> [WORK ITEM]: Respond with exact copies of the lines running from the line that contains "614 105 1827" to the end of the material.

> [SUPPLIED MATERIAL]:
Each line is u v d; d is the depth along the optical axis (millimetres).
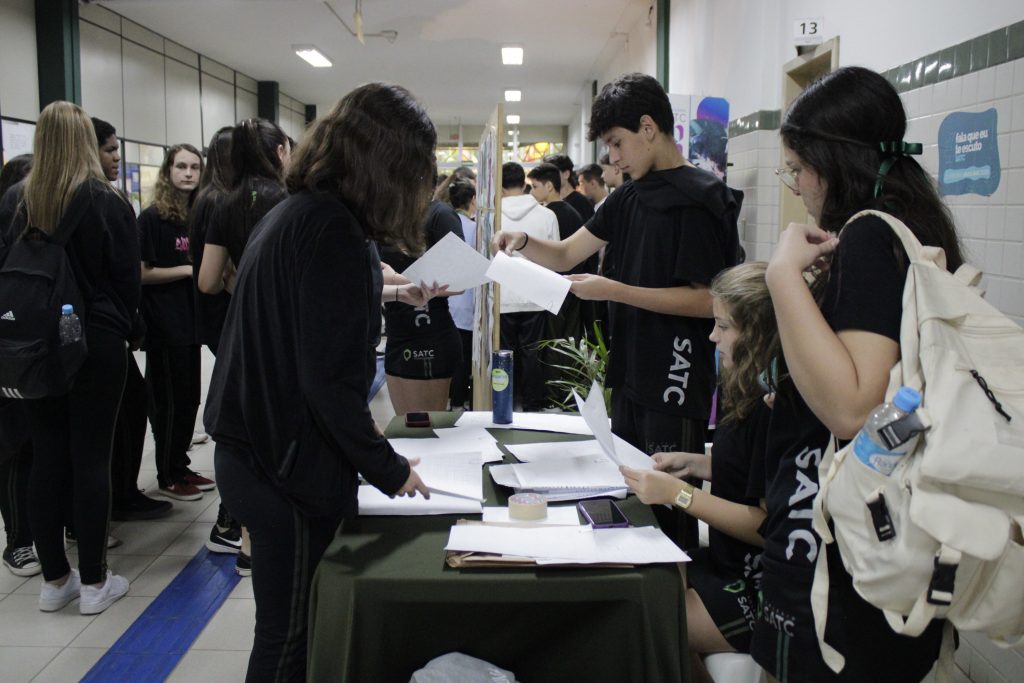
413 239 1409
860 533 1021
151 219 3299
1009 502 960
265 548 1395
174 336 3344
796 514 1171
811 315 1054
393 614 1253
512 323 4637
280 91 13359
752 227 4254
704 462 1723
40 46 6746
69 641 2320
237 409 1399
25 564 2738
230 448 1402
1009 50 2053
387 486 1383
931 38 2490
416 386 3264
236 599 2592
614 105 1827
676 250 1847
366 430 1335
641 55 8203
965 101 2264
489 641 1297
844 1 3189
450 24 8555
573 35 9062
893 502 989
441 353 3246
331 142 1327
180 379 3416
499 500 1579
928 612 973
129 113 8359
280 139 2559
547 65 10914
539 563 1254
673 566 1285
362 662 1259
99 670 2174
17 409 2445
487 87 12812
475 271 2057
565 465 1701
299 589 1411
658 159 1874
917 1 2582
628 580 1247
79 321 2238
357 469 1377
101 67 7730
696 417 1910
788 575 1165
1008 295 2055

> [REPLY TO THE EXERCISE]:
614 105 1827
676 250 1847
366 430 1335
641 55 8203
965 101 2264
489 641 1297
844 1 3189
450 24 8555
573 35 9062
893 502 989
441 353 3246
331 142 1327
180 379 3416
499 500 1579
928 612 973
129 113 8359
280 139 2559
547 65 10914
539 563 1254
673 566 1285
362 662 1259
99 670 2174
17 409 2445
487 87 12812
475 271 2057
565 465 1701
299 589 1411
658 159 1874
917 1 2582
628 580 1247
79 321 2238
357 469 1377
101 67 7730
696 417 1910
788 575 1165
1008 295 2055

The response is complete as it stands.